The impeachment and trial of Andrew Johnson represented yet another attempt to preserve the Union and free the slaves, which, to the impeachers, were the self-same thing: to preserve the Union meant creating a more perfect one, liberated at last from the noxious and lingering effects of an appalling institution that retreated human beings as property.
-- Brenda Wineapple, The Impeachers: The Trial of Andrew Johnson and the Dream of a Just Nation (Random House, 2019)
One thing we have learned from all three impeachments of America presidents is, as Wineapple writes, "sleaziness is hard to nail down" and what actions call clearly for impeachment is subjective and based on party affiliation as much as anything. The Johnson impeachment failed the necessary two-thirds vote by one vote, as all Democrats voted against conviction, along with seven Republican senators. The seven Republican senators had various reasons for their votes; some were perhaps bought off (though this was never proven), but mostly: they did not want Radical Republican Benjamin Wade (president pro tempore of the senate; there was no vice-president) to become president, they were afraid to make Johnson a martyr, and they were concerned that conviction might keep Ulysses S. Grant from becoming president. Johnson had many shortcomings, of course, especially his desire to return the southern states to the union quickly on dubious grounds and his hostility to allowing former slaves to vote, but whether his violation of Congress's tenure of office act, when he fired Edwin Stanton as Secretary of War, was sufficient grounds for impeachment remains controversial.
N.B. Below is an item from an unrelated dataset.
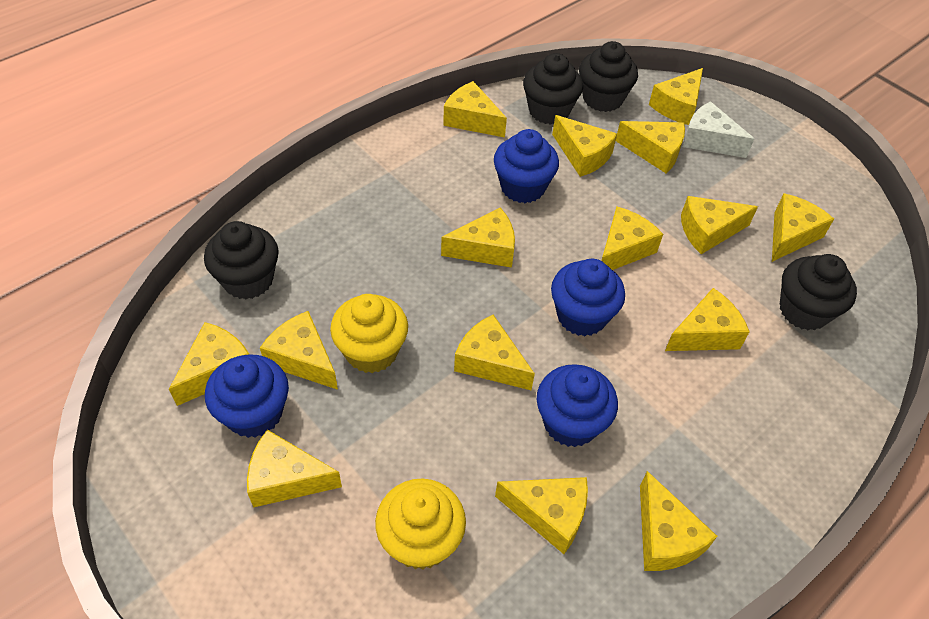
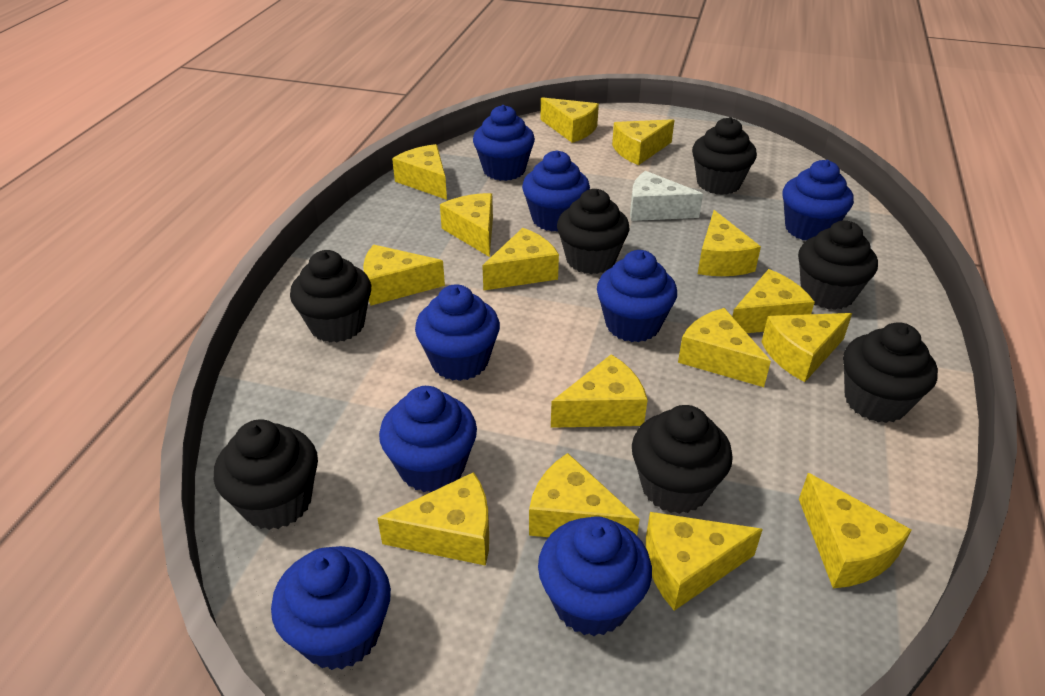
black cupcake: 4 -> 7
blue cupcake: 4 -> 8
yellow cupcake: 2 -> 0

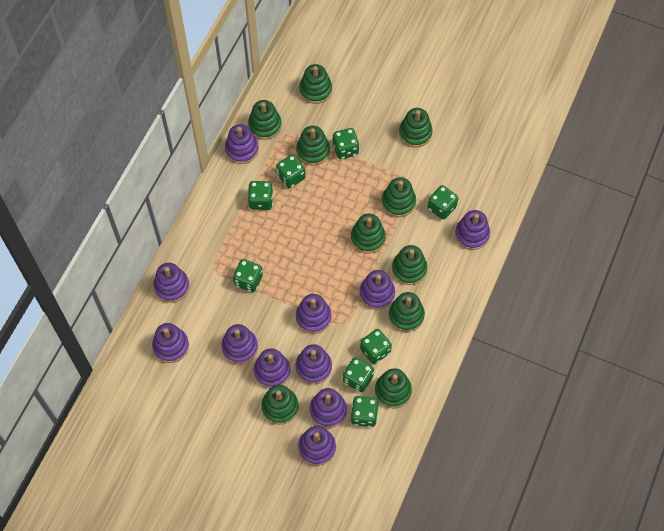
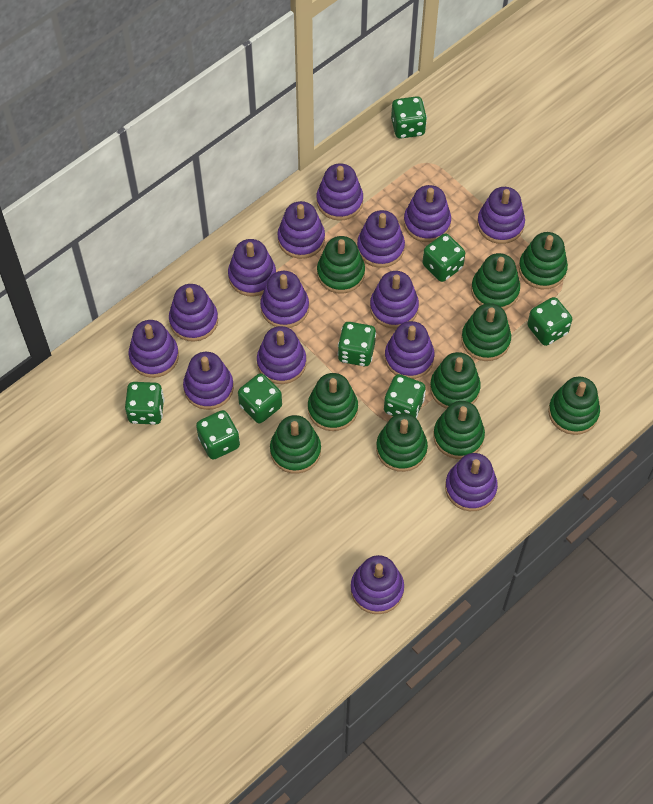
purple stacking toy: 11 -> 15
Wineapple's attention to the details of the case and the dramatis personae is impressive. I would have preferred fewer details of some of the more marginal characters and could have done without Wineapple's subjective descriptions of character, e.g., Benjamin Wade was "burly and belligerant, profane and tenacious," and more details of their actions. The comings and goings of so many characters is slightly confusing and I would have preferred somewhat more historical context, but Wineapple's research and writing is impressive.